_TEXTO FORNECIDO_:

A tentativa de vender a “menina dos olhos” do grupo Lehman como celebridade de “esquerda”, parece naufragar. O social-liberalismo, como afirma o camarada Alexandre Vasilenskas, tenta arduamente colocar como alternativa ao colapso do bolsonarismo. Não conseguindo, sem que haja resposta por parte da esquerda, a disputa se dá tanto no rettano teórico quanto nas lutas mais reais de uma reorganização efetivamente alternativa ao capitalismo.

Por conseguinte, o vídeo da socióloga e economista Sabrina Fernandes do canal “Tese onze” tem a necessária abordagem sobre os perigos da “pós-política” e “ultrapolítica” que ela desenvolve ao longo de sua pertinente avaliação; o caso de Tabata (e, vale frisar, de tantos outros) financiados por milionários.

No que tange ao artigo publicado pelo The Intercept, temos o seguinte trecho:

Compor o campo progressista é se revoltar contra as injustiças, não aceitar um mundo com tantas desigualdades, lutar pela transformação radical da distribuição de riquezas – tudo isso com recorte de raça, gênero e respeito aos direitos humanos. A partir daí, existem diversas possibilidades, inclusive perguntas que não sabemos responder. Qual a melhor estratégia para avançar? Quais táticas podem ser mais efetivas a cada momento? Quem são aliados potenciais nesse contexto? Quais países no mundo nos servem de exemplo?

_DADOS FORNECIDOS_:
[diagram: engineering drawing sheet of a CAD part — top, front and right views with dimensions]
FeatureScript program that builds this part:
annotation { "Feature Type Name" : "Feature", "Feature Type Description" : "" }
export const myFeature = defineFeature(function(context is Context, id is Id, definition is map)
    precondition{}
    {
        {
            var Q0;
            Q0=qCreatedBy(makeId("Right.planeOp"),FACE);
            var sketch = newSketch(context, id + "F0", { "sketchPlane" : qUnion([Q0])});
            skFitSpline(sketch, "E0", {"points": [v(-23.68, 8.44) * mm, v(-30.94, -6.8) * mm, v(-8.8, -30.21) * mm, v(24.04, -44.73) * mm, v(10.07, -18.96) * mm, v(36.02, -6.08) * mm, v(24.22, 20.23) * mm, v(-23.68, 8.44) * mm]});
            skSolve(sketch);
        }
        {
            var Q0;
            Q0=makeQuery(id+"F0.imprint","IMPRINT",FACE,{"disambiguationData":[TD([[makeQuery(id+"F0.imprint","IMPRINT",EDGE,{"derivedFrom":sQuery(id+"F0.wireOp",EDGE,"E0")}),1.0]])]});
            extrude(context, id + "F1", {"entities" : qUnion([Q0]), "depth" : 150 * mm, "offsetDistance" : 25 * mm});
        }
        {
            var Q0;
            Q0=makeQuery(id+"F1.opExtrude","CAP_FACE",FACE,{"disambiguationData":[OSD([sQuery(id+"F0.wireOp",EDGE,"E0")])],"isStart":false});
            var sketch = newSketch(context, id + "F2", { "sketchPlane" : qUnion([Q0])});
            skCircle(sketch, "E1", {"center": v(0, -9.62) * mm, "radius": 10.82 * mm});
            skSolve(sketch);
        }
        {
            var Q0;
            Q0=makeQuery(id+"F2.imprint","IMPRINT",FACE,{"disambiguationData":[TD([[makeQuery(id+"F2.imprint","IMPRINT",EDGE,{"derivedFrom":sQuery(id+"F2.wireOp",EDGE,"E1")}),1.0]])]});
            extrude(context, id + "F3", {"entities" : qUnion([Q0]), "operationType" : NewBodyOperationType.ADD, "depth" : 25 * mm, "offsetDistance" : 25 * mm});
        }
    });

_INSTRUÇÕES_:
A) Reproduza, por favor, o trecho do texto fornecido entre "Compor o campo" e "servem de exemplo?", inclusive.
B) Responda às perguntas abaixo com base no texto fornecido:
(i) Quem o texto cita como autor da afirmação de que o social-liberalismo tenta se colocar como alternativa ao colapso do bolsonarismo?
(ii) Em qual canal foi publicado o vídeo de Sabrina Fernandes?
(iii) Qual veículo publicou o artigo do qual se transcreve um trecho?

_RESPOSTAS COMENTADAS_:
A)
Compor o campo progressista é se revoltar contra as injustiças, não aceitar um mundo com tantas desigualdades, lutar pela transformação radical da distribuição de riquezas – tudo isso com recorte de raça, gênero e respeito aos direitos humanos. A partir daí, existem diversas possibilidades, inclusive perguntas que não sabemos responder. Qual a melhor estratégia para avançar? Quais táticas podem ser mais efetivas a cada momento? Quem são aliados potenciais nesse contexto? Quais países no mundo nos servem de exemplo?

B)
(i) O camarada Alexandre Vasilenskas.
(ii) No canal "Tese onze".
(iii) The Intercept.